During the study, researchers exposed two groups of mice to the original, alpha strain of SARS-CoV-2, the virus that causes COVID-19. One of the groups of mice was on a normal diet and at a healthy weight, and the other group was fed a diet designed to induce obesity.

The study found that obese female mice that were exposed to the virus had a 100-fold increase in viral RNA than the control female mice and that there was no difference in the viral RNA burden between the male mice.

Additionally, the study found that the obese mice experienced different T cell activations than their regular-weight counterparts; specifically, T cells that encode for inflammation were higher in obese mice, whereas T cells that encode for T cell proliferation, were low in the obese mice and high in the regular-weight mice.

Both inflammation and T cell proliferation are part of the body’s immune response, but inflammation is considered damaging when it lasts too long and T cells attack foreign substances in the body.

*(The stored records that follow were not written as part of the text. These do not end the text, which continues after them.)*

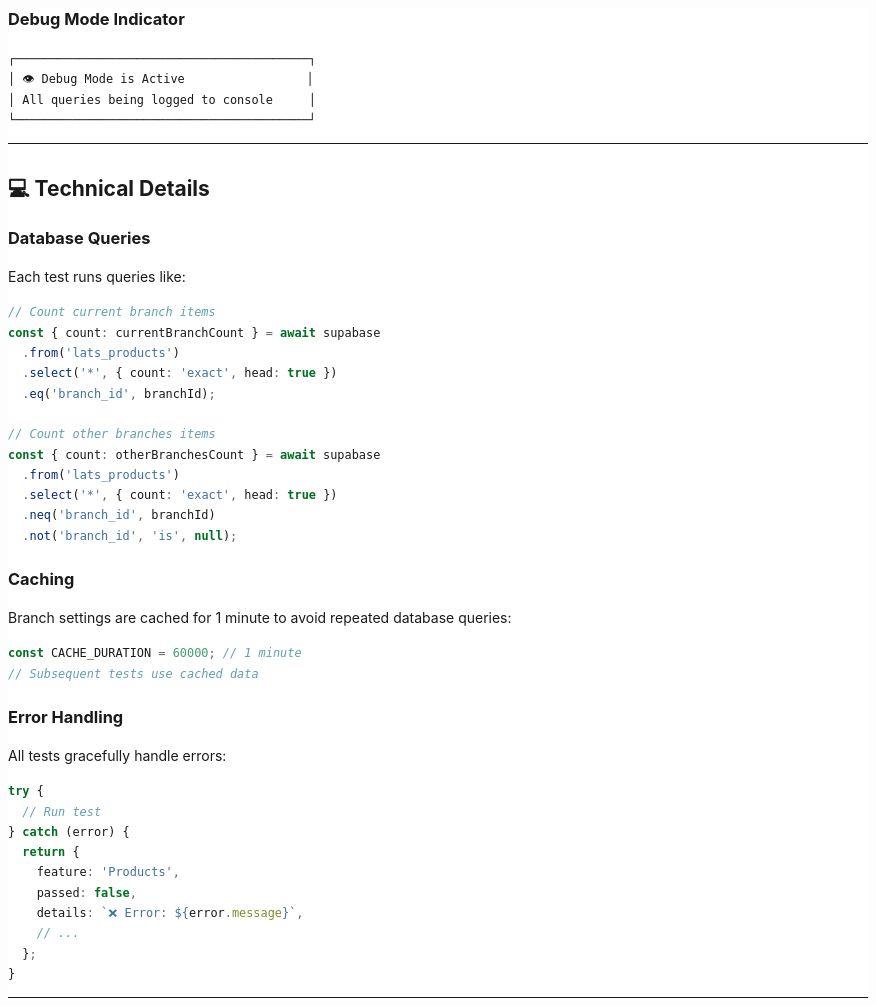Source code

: ### Debug Mode Indicator

```
┌─────────────────────────────────────────┐
│ 👁️ Debug Mode is Active                 │
│ All queries being logged to console     │
└─────────────────────────────────────────┘
```

---

## 💻 Technical Details

### Database Queries

Each test runs queries like:

```typescript
// Count current branch items
const { count: currentBranchCount } = await supabase
  .from('lats_products')
  .select('*', { count: 'exact', head: true })
  .eq('branch_id', branchId);

// Count other branches items
const { count: otherBranchesCount } = await supabase
  .from('lats_products')
  .select('*', { count: 'exact', head: true })
  .neq('branch_id', branchId)
  .not('branch_id', 'is', null);
```

### Caching

Branch settings are cached for 1 minute to avoid repeated database queries:

```typescript
const CACHE_DURATION = 60000; // 1 minute
// Subsequent tests use cached data
```

### Error Handling

All tests gracefully handle errors:

```typescript
try {
  // Run test
} catch (error) {
  return {
    feature: 'Products',
    passed: false,
    details: `❌ Error: ${error.message}`,
    // ...
  };
}
```

---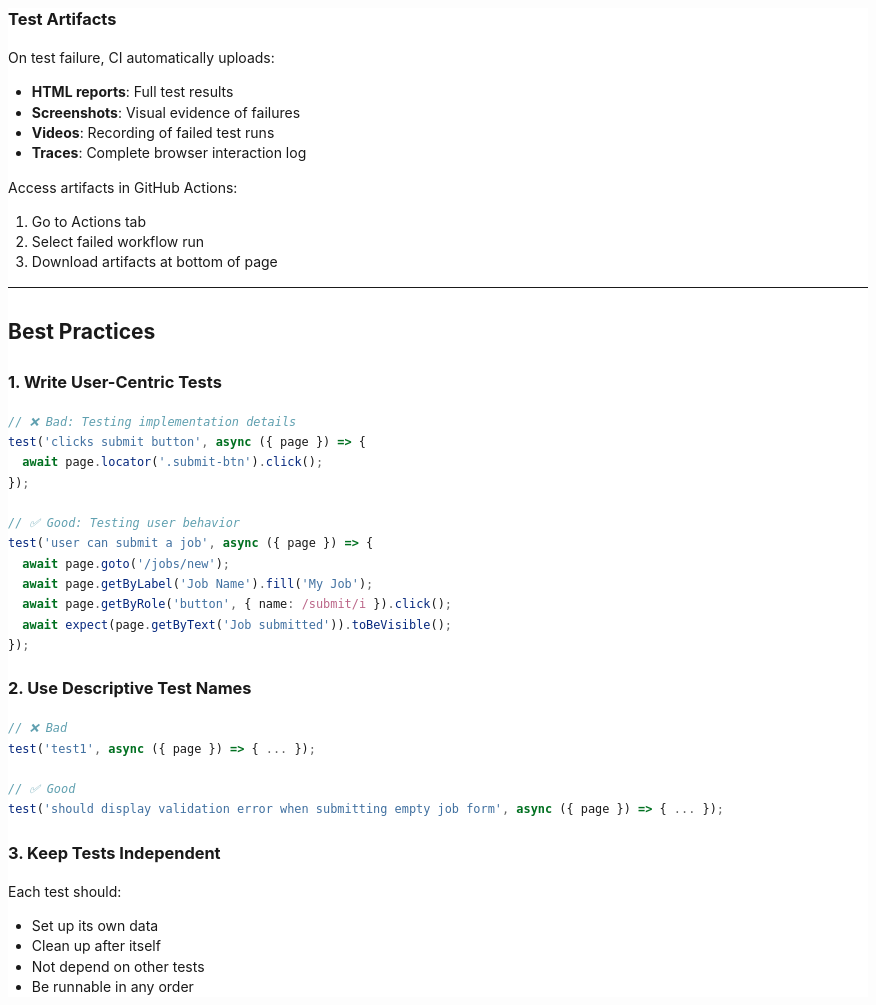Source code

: ### Test Artifacts

On test failure, CI automatically uploads:
- **HTML reports**: Full test results
- **Screenshots**: Visual evidence of failures
- **Videos**: Recording of failed test runs
- **Traces**: Complete browser interaction log

Access artifacts in GitHub Actions:
1. Go to Actions tab
2. Select failed workflow run
3. Download artifacts at bottom of page

---

## Best Practices

### 1. Write User-Centric Tests

```typescript
// ❌ Bad: Testing implementation details
test('clicks submit button', async ({ page }) => {
  await page.locator('.submit-btn').click();
});

// ✅ Good: Testing user behavior
test('user can submit a job', async ({ page }) => {
  await page.goto('/jobs/new');
  await page.getByLabel('Job Name').fill('My Job');
  await page.getByRole('button', { name: /submit/i }).click();
  await expect(page.getByText('Job submitted')).toBeVisible();
});
```

### 2. Use Descriptive Test Names

```typescript
// ❌ Bad
test('test1', async ({ page }) => { ... });

// ✅ Good
test('should display validation error when submitting empty job form', async ({ page }) => { ... });
```

### 3. Keep Tests Independent

Each test should:
- Set up its own data
- Clean up after itself
- Not depend on other tests
- Be runnable in any order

The study also found that obesity did appear to hinder B cell responses in the lungs of male mice, but that it did not appear to worsen morbidity.

Our data suggest that female K18-hACE2-mice on normal diets have lower viral RNA burden and decreased inflammatory responses, and [obesity] impairs the clearance of virus in the lung which results in their enhanced morbidity. [Obesity] appeared to affect female mice more than male mice following SARS-CoV-2 challenge; however, differences were appreciable in males as well. Collectively, these data begin to shed light on the effects of DIO on COVID-19.

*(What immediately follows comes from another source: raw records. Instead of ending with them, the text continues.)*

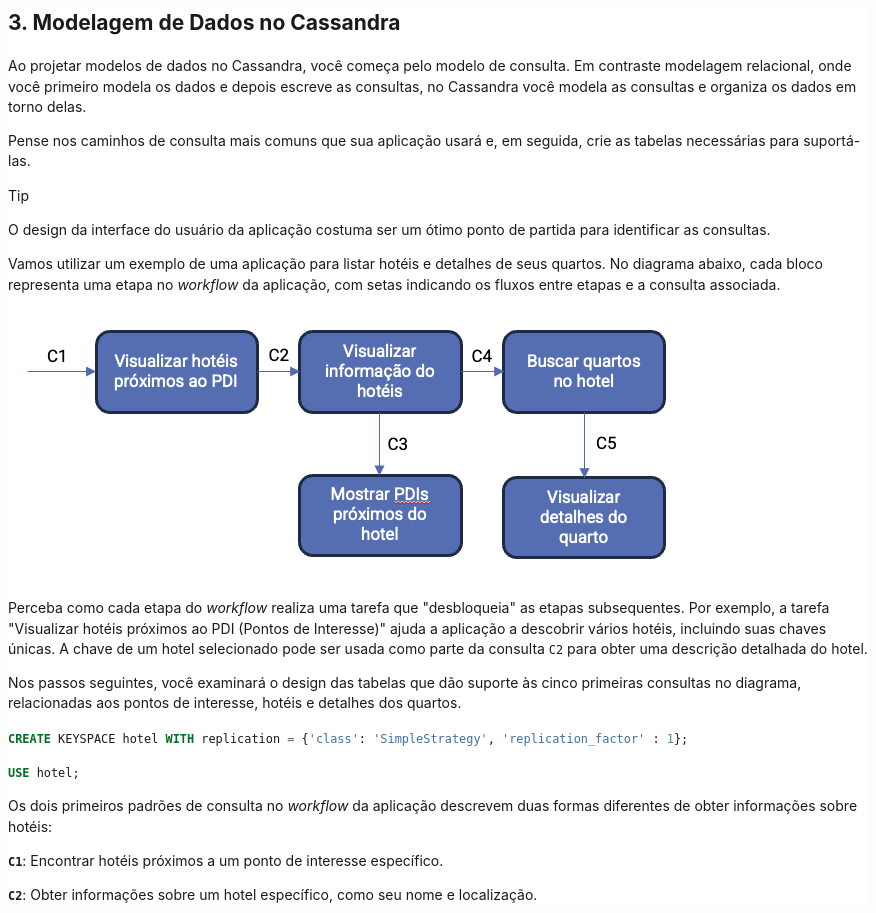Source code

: ## 3. Modelagem de Dados no Cassandra

Ao projetar modelos de dados no Cassandra, você começa pelo modelo de consulta. Em contraste modelagem relacional, onde você primeiro modela os dados e depois escreve as consultas, no Cassandra você modela as consultas e organiza os dados em torno delas.

Pense nos caminhos de consulta mais comuns que sua aplicação usará e, em seguida, crie as tabelas necessárias para suportá-las.

> [!TIP]
>  O design da interface do usuário da aplicação costuma ser um ótimo ponto de partida para identificar as consultas.

Vamos utilizar um exemplo de uma aplicação para listar hotéis e detalhes de seus quartos. No diagrama abaixo, cada bloco representa uma etapa no _workflow_ da aplicação, com setas indicando os fluxos entre etapas e a consulta associada.

![](./resources/images/access_patern_hotel_reservation.png)

Perceba como cada etapa do _workflow_ realiza uma tarefa que "desbloqueia" as etapas subsequentes. Por exemplo, a tarefa "Visualizar hotéis próximos ao PDI (Pontos de Interesse)" ajuda a aplicação a descobrir vários hotéis, incluindo suas chaves únicas. A chave de um hotel selecionado pode ser usada como parte da consulta `C2` para obter uma descrição detalhada do hotel.

Nos passos seguintes, você examinará o design das tabelas que dão suporte às cinco primeiras consultas no diagrama, relacionadas aos pontos de interesse, hotéis e detalhes dos quartos.

```sql
CREATE KEYSPACE hotel WITH replication = {'class': 'SimpleStrategy', 'replication_factor' : 1};
```

```sql
USE hotel;
```

Os dois primeiros padrões de consulta no _workflow_ da aplicação descrevem duas formas diferentes de obter informações sobre hotéis:

**`C1`**: Encontrar hotéis próximos a um ponto de interesse específico.  

**`C2`**: Obter informações sobre um hotel específico, como seu nome e localização.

Obesity and metabolic dysfunction drive sex-associated differential disease profiles in hACE2-mice challenged with SARS-CoV-2

The differences led to the obese mice showing symptoms sooner and experiencing disease at a higher rate.

After seven days, the obese female mice had a zero percent survival rate and the female control mice had a 20% survival rate. It found no statistical differences in survival between the groups of male mice.

The study acknowledged the limitations the mice model has in evaluating human disease comorbidities.

“Clinically, a lot of data shows that men are more predisposed to severe COVID-19 than women,” Lee said to WVU Today. “While we can’t translate our findings from female mice directly to female humans, they do indicate an area for future study. Why does sex play a role in outcomes of COVID-19? And how is obesity a confounding factor?”

WVU said the findings are relevant to the development of new vaccines and treatments for COVID-19, as well as other respiratory diseases.

The study disclosed that the project was supported by the Vaccine Development Center at the West Virginia University Health Sciences Center.